14) Milhares e milhares de pensadores e de artistas isolados, cuja voz é coberta pelo
tumulto odioso dos falsificadores arregimentados, estão atualmente dispersos no
mundo. Numerosas pequenas revistas locais tentam agrupar a sua volta forças
jovens, que procuram vias novas e não subvenções. Toda tendência progressiva na
arte é difamada pelo fascismo como uma degenerescência. Toda criação livre é
declarada fascista pelos estalinistas. A arte revolucionária independente deve
unir-se para a luta contra as perseguições reacionárias e proclamar bem alto
seu direito à existência. Uma tal união é o objetivo da Federação Internacional
da Arte Revolucionária Independente (FIARI) que julgamos necessário criar.
15) Não temos absolutamente a intenção de impor cada uma das idéias contidas neste apelo, que
nós mesmos consideramos apenas um primeiro passo na nova via. A todos os
representantes da arte, a todos seus amigos e defensores que não podem deixar
de compreender a necessidade do presente apelo, pedimos que ergam a voz
imediatamente. Endereçamos o mesmo apelo a todas as publicações independentes
de esquerda que estão prontas a tomar parte na criação da Federação
Internacional e no exame de suas tarefas e métodos de ação.

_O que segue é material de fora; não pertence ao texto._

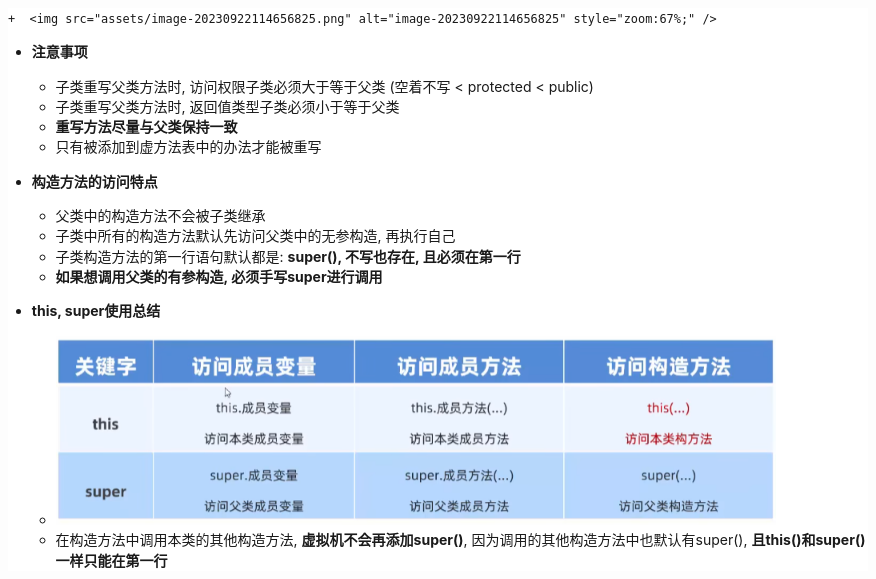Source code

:     +  <img src="assets/image-20230922114656825.png" alt="image-20230922114656825" style="zoom:67%;" />
  + **注意事项**
    + 子类重写父类方法时, 访问权限子类必须大于等于父类 (空着不写 < protected < public)
    + 子类重写父类方法时, 返回值类型子类必须小于等于父类
    + **重写方法尽量与父类保持一致**
    + 只有被添加到虚方法表中的办法才能被重写
  
+ **构造方法的访问特点**
  + 父类中的构造方法不会被子类继承
  + 子类中所有的构造方法默认先访问父类中的无参构造, 再执行自己
  + 子类构造方法的第一行语句默认都是: **super(), 不写也存在, 且必须在第一行**
  + **如果想调用父类的有参构造, 必须手写super进行调用**
+ **this, super使用总结**
  +  <img src="assets/image-20230922121005085.png" alt="image-20230922121005085" style="zoom:80%;" />
  + 在构造方法中调用本类的其他构造方法, **虚拟机不会再添加super()**, 因为调用的其他构造方法中也默认有super(), **且this()和super()一样只能在第一行**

16) Quando um primeiro contato internacional tiver sido estabelecido pela imprensa e pela
correspondência, procederemos à organização de modestos congressos locais e
nacionais. Na etapa seguinte deverá reunir-se um congresso mundial que
consagrará oficialmente a fundação da Federação Internacional.
O que queremos:
a independência da arte - para a revolução
a revolução - para a liberação definitiva da arte.